Following a difficult year in 2007, when the eyes of the world were on the sport's governing body, mainly as a result of the spy saga(s), but also due to a number of issues regarding individual races, Mosley often found himself in the spotlight, getting flak from all sides. While others might have baulked under the pressure, Mosley dug in.

"Provided I remain relatively sane I won't quit before October 2009," said the Englishman, "beyond that I have to think very, very carefully. There is a tendency to stay a little bit too long, especially when things seem to be going relatively well. But this is a sport which you almost certainly have to conclude works best with one person capable of taking a decision.

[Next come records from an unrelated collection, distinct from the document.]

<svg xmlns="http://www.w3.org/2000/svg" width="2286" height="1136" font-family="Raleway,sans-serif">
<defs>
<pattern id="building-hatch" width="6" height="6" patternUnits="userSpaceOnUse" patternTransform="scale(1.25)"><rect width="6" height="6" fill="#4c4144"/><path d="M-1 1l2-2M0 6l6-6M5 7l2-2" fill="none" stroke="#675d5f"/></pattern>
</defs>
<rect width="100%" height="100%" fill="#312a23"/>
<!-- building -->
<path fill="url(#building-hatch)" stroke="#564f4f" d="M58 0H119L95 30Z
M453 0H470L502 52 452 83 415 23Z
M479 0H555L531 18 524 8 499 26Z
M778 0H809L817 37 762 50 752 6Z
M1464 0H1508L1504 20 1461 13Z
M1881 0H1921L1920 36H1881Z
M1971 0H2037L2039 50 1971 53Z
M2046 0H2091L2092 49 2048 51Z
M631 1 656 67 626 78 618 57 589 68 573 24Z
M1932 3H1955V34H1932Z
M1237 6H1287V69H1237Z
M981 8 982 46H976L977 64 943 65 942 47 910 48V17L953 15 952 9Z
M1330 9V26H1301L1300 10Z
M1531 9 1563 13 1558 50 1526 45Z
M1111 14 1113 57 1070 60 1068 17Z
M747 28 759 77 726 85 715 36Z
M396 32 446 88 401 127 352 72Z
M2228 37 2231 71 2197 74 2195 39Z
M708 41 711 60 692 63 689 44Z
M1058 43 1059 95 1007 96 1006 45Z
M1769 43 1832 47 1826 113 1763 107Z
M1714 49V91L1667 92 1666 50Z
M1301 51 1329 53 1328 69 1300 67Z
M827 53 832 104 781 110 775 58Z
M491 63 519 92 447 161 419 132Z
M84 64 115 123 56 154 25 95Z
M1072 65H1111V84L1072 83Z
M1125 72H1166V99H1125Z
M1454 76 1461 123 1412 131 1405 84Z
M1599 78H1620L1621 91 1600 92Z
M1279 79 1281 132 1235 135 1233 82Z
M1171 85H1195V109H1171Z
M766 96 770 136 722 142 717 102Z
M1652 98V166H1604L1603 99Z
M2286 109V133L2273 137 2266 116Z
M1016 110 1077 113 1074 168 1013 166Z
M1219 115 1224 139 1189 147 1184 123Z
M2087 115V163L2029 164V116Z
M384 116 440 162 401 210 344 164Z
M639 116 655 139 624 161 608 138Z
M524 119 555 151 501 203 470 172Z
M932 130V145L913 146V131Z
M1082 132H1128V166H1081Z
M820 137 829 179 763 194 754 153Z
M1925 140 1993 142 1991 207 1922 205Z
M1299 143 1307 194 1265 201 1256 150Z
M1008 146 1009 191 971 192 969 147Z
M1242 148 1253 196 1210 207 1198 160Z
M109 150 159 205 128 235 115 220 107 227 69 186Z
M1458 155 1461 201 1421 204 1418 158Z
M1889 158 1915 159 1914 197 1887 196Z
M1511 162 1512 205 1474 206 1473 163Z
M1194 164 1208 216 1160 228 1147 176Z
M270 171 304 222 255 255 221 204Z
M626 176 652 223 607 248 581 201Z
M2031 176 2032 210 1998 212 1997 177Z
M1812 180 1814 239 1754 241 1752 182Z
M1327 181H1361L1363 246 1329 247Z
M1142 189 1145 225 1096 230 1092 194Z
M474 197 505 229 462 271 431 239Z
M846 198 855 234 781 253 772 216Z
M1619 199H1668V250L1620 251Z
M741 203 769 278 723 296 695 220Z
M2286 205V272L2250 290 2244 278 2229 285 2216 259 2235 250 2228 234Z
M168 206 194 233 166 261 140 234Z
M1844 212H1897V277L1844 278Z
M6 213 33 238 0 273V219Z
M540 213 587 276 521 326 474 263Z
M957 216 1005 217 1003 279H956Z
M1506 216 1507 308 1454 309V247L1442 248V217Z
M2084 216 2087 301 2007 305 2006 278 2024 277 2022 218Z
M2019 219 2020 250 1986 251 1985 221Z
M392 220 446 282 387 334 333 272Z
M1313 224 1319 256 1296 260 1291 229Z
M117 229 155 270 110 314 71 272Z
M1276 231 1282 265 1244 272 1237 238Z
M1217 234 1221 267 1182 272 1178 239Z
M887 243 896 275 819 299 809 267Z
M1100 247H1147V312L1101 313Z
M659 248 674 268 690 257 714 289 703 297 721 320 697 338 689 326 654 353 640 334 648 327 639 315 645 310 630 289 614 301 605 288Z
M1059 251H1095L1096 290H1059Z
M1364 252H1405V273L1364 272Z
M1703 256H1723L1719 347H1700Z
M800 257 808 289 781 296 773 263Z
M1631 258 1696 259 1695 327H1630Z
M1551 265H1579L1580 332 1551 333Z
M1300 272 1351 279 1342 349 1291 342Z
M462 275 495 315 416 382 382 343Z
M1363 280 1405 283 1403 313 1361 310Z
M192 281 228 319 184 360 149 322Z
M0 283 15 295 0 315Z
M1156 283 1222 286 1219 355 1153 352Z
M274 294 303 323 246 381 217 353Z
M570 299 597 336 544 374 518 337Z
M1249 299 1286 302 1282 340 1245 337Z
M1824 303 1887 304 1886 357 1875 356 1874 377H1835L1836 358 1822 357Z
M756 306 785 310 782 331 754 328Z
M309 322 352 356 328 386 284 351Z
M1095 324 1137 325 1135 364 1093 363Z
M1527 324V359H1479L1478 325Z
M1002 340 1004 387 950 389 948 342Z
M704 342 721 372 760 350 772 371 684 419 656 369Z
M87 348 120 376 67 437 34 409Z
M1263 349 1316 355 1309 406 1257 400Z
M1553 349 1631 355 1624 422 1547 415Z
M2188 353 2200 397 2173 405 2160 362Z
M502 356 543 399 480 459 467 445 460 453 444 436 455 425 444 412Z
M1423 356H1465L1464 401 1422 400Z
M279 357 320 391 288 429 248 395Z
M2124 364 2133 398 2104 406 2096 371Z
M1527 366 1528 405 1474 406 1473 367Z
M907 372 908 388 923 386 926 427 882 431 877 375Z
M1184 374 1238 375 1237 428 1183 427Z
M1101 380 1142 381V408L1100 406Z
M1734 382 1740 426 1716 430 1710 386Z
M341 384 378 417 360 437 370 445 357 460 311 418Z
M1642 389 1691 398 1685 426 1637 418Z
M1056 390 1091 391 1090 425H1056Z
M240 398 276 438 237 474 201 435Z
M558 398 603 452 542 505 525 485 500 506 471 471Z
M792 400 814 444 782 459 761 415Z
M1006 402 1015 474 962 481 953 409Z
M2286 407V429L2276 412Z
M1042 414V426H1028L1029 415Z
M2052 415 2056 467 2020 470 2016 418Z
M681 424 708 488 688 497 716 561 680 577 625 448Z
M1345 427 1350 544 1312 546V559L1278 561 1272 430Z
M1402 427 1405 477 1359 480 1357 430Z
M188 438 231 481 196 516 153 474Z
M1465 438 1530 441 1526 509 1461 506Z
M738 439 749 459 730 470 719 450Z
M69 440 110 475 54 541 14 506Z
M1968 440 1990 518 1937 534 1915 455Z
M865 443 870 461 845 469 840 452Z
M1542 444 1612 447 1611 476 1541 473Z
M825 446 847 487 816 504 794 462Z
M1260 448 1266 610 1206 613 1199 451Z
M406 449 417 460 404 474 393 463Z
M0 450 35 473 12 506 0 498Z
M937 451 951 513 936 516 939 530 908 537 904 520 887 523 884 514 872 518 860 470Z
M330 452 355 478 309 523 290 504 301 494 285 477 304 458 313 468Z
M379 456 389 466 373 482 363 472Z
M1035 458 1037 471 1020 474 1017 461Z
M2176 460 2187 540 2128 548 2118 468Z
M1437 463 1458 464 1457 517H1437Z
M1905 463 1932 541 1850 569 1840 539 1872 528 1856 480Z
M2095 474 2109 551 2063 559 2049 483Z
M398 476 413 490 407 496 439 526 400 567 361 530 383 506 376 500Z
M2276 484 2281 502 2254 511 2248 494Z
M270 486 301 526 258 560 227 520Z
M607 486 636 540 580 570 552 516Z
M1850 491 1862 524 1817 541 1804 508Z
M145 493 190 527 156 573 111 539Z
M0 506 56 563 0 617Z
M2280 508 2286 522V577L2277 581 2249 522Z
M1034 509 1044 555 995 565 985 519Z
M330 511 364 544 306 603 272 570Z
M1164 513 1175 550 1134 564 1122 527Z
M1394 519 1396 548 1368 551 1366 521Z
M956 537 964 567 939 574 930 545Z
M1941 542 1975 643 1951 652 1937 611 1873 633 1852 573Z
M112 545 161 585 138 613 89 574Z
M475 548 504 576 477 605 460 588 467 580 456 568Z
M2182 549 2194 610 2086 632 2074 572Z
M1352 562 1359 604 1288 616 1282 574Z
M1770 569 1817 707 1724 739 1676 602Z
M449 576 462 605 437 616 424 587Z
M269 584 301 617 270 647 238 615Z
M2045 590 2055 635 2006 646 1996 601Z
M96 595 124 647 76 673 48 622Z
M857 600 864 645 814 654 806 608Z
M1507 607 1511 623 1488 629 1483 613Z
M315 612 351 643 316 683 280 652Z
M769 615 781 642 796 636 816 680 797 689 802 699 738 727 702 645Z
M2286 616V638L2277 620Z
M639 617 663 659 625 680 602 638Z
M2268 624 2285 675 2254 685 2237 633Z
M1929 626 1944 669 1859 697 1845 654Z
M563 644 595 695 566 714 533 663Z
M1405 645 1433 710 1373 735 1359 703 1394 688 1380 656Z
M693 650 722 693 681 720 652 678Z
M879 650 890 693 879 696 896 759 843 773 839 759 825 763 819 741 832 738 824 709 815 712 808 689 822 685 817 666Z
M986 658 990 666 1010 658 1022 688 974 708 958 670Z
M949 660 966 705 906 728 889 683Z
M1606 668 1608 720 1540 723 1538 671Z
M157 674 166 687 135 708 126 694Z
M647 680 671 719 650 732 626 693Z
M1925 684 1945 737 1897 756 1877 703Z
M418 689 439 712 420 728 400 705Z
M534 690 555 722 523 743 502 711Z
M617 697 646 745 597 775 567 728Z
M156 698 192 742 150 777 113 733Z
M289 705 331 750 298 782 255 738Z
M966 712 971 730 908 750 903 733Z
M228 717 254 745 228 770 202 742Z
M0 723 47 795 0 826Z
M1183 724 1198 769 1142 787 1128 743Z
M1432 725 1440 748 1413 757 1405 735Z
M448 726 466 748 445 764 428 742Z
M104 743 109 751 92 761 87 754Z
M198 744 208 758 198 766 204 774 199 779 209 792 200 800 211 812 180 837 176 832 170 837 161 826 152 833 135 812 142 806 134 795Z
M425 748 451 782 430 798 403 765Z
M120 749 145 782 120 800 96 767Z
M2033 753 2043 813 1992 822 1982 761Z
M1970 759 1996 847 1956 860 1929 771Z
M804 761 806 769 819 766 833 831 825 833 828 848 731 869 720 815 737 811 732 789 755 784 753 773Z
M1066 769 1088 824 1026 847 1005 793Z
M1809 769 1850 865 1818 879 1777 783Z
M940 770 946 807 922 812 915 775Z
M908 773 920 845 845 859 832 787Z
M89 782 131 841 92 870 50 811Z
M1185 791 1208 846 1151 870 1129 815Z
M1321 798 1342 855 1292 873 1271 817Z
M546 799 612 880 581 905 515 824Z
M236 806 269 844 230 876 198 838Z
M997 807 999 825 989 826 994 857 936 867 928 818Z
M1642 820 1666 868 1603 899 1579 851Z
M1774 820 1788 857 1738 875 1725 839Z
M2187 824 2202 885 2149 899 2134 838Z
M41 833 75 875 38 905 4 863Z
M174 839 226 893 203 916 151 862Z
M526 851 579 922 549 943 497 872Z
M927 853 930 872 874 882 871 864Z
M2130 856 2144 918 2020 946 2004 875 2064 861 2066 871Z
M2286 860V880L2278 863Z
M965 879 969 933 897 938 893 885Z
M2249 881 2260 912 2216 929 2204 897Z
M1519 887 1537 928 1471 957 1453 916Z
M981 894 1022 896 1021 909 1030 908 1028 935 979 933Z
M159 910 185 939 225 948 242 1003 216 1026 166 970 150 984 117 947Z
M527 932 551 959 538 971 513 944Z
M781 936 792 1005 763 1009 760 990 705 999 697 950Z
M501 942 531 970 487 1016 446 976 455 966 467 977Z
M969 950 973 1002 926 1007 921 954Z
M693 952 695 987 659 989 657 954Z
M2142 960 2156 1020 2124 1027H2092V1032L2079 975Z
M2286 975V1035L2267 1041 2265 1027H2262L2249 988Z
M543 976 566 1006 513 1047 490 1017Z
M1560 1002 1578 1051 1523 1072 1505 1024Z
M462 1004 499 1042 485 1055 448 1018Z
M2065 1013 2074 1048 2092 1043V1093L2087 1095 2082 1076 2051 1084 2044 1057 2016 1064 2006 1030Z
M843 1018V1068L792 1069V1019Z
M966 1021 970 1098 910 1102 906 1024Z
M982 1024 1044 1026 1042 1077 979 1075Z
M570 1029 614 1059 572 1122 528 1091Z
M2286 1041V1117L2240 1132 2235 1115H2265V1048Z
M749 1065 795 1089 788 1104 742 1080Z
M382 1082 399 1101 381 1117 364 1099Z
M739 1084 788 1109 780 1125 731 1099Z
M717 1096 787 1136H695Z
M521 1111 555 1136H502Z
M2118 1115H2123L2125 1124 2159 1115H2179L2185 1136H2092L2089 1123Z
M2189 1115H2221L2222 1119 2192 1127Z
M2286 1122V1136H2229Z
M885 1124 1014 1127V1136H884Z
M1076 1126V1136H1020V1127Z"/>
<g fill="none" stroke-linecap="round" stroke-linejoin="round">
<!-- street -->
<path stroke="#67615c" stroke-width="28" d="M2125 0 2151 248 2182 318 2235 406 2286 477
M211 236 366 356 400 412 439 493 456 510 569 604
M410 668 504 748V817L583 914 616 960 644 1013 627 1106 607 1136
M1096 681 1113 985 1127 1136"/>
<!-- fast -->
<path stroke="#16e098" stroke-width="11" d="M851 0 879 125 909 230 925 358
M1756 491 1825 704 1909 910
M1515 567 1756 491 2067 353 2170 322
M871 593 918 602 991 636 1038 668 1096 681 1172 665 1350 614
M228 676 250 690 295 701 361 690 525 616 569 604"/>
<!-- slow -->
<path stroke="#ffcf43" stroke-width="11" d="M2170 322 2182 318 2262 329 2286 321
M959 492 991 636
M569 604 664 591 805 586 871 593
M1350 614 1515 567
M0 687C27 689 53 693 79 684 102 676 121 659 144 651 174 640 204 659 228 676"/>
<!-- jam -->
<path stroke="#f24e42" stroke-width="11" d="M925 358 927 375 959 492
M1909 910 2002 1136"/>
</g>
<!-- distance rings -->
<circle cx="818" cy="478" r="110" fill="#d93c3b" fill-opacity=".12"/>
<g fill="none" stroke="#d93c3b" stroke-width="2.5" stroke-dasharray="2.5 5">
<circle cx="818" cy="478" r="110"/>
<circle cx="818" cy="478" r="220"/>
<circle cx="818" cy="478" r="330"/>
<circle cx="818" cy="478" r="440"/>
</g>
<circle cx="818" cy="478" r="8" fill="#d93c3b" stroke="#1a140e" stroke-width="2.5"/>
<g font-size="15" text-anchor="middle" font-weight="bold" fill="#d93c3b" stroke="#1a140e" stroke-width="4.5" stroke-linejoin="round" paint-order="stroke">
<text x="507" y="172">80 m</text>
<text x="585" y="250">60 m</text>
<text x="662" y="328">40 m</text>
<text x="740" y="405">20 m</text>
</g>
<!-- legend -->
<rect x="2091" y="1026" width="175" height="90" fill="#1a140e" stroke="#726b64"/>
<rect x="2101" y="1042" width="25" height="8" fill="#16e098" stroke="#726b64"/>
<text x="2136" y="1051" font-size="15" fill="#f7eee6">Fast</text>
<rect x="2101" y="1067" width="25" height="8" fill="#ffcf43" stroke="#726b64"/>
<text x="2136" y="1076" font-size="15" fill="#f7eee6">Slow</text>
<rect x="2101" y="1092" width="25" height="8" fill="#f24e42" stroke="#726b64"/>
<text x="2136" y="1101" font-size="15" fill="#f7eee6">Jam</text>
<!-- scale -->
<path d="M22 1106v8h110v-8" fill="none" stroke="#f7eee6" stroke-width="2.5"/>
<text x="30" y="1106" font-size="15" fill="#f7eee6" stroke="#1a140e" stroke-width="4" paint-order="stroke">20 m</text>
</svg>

A disinterested person, capable of understanding the issues, with very good advisors and prepared to listen to everybody, with absolute separation from the judiciary."

With regards the criticism from fans, the Englishman being a regular source of (heated) debate on message boards, Mosley admits that he is well aware of the endless discussion and actually enjoys it.

"I don't mind flak," he said, "I come from a family where we have had flak all our lives, but I realise some people do. I love reading the blogs when they are being furious about me, it's very entertaining, and there is the odd one which defends me. But F1 simply cannot divorce itself from the zeitgeist."

Aged sixty-seven, should he opt to run for re-election in 2009, he would serve until 2013. Despite the prospect of running the sport into his eighties, Mosley insists there is still much to do, particularly with regards the financial and environmental issues that the sport must address.

"Before retiring I absolutely want to see KERS (Kinetic Energy Recovery System) working," he admitted, "and to see a clear path to coming up with an ultra-modern high-tech engine for 2013.

"Technologies such as this will make it easier for the F1-friendly people in the big manufacturers to justify their continued involvement in the sport," he added, "because if it accelerates the introduction into road cars, then obviously it's good for society, and very, very good for the manufacturers."

And as for the money...

"One of the big manufacturers said if we can get the budgets down, so they are not having to spend €200m, but €50m or less, they'd be in the sport for ever," said Mosley. "But if they keep on having to spend big, they have to be winning, and clearly they can't all win.

"It's absurd that teams spend vast amounts scratching around for tiny gains," ho continued. "Running wind-tunnels night and day, using huge amounts of power, to find a tenth of a second can't be justified. That's what's so sad about F1 at the moment. But thinking of something really clever which doesn't cost a lot of money is one of the skills of engineering. The attraction for me of the cap is that it gives you the maximum freedom without giving you the maximum budget."

Despite fan criticism that he is stifling the racing - something he will have seen when trawling the message boards - Mosley is confident that the sport's raison d'etre, the racing, will continue to improve.

"Teams are supposed to reduce downforce on their cars by 50% for 2009, which should make overtaking much easier. All that complex bodywork works very well in still air, but once in another car's slipstream, it doesn't work. But I've seen it all before, and I'm deeply suspicious the 50% won't be 50% when the time comes. But because we control the tyres, we can just reduce the grip. I can say to Bridgestone, 'Make them harder'. If we went far enough with that, the cars would start sliding around again."